Names that must have seemed like terrific ideas in their languages of origin:
1. I'm not 100 percent sure, but I'm guessing that in the original Italian, Milldue is a contraction of mille due, which means "one thousand two." The Italian pronunciation of the brand would be meel-DOO-eh. Unfortunately, this manufacturer of expensive bathroom fixtures--I repeat, bathroom fixtures--now sells its wares in English-speaking countries, where the pronunciation is likely to rhyme with "ill poo" and the association with unwelcome greenery (note sponsored links) is not a big image-booster. (Hat tip to Going Like Sixty.)
2. Our Italian comrades have also given us a kitchen-appliance company with the unfortunate name Smeg. A U.S. distributor helpfully tells us that the name "is an acronym for Smalterie Metallurgiche Emiliane Guastalla"--translated, "an enamelling factory in the village of Guastalla in the province of Emilia in Northern Italy." Smeg's products are stylish: check out these '50s-design refrigerators, which are cute, petite (9.22 cubic feet), and pricey (about $2,000). But oh, that name. There's just no way around the association with genital secretions. In the kitchen. Ick.

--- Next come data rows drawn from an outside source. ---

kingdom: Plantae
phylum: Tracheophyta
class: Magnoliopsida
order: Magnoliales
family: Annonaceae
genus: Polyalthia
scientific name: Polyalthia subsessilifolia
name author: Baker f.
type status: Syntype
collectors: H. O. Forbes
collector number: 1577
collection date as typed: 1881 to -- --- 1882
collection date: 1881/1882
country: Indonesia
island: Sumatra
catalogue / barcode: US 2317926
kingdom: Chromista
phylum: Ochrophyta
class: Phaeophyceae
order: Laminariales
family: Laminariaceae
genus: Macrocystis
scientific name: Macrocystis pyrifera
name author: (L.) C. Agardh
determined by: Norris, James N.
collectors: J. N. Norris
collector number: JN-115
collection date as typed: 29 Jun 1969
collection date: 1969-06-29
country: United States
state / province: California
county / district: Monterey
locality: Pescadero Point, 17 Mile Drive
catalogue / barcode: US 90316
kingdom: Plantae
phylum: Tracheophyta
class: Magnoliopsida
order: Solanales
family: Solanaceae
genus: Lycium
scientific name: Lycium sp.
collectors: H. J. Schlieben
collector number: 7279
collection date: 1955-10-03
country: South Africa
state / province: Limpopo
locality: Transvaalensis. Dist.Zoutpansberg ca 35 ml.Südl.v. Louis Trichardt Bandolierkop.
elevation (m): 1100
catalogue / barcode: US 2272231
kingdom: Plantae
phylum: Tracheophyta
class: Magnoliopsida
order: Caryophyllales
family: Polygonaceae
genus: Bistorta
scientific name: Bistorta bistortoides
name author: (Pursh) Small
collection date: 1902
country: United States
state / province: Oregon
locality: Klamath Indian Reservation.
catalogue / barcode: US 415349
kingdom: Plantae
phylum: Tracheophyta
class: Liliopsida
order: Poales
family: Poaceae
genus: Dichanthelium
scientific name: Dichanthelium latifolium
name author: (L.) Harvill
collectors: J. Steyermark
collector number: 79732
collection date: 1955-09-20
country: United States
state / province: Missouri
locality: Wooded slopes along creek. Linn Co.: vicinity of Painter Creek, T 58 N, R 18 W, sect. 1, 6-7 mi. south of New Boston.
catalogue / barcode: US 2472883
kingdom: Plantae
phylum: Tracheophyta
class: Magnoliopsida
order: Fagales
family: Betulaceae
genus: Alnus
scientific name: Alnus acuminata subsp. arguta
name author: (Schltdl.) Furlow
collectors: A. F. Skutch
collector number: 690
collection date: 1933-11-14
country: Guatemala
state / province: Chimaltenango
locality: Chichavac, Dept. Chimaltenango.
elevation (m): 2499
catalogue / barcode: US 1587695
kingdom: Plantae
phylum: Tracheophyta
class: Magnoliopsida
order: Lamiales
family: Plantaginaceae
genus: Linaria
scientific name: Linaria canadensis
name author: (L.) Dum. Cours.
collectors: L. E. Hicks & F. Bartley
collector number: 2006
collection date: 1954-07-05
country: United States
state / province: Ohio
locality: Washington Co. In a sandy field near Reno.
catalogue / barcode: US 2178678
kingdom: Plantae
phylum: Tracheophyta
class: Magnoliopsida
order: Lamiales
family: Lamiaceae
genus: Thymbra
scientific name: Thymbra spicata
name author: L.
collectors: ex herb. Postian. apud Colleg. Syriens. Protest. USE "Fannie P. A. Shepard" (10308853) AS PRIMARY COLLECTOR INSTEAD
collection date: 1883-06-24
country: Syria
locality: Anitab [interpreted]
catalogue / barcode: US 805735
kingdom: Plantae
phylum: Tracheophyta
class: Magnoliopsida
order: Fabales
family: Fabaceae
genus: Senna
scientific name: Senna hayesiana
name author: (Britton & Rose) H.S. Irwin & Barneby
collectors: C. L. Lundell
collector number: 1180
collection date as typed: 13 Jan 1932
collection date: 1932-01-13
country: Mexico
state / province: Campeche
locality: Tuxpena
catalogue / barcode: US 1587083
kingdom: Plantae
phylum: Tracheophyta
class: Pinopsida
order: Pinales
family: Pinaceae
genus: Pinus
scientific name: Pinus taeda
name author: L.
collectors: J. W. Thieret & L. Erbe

3. Apparently Incesoft, a robot manufacturer based in Shanghai, based the first half of its name on the acronym for Infinity Nature Communication Experience. But like The Name Inspector I can't help seeing "inappropriate intrafamilial contact" there. On the other hand, I was charmed by the earnestness of this awkwardly Englished product description: Online Robots Union is trying to be a good robot platform for company's and individual's robots. Company and individual developers can submit their robots here, share your ideas and enjoy funs. Here is also a good marketing platform for your products and services.
4. Anyone up on his or her Black Death lore knows what a bubo is: a swollen inflamed lymph node, especially in the groin or armpit.(From Greek boubon, meaning groin or swollen groin.) The adjectival form is bubonic, as in bubonic plague. In Latin, however, bubo means owl, which is what gave someone in California's wine country the bright idea of naming a winery Bubo Cellars.
Jessica Stone Levy, a trademark lawyer who blogs at Beauty Marks, reports that she "happened upon a bottle of Bubo Pinot Grigio today, and recoiled in horror." Jessica writes: "Listen, your product name can have a suggestive and evocative meaning in a dead language, and on that basis make a great trademark, but that's all worth nothing if the mark means something completely disgusting in English."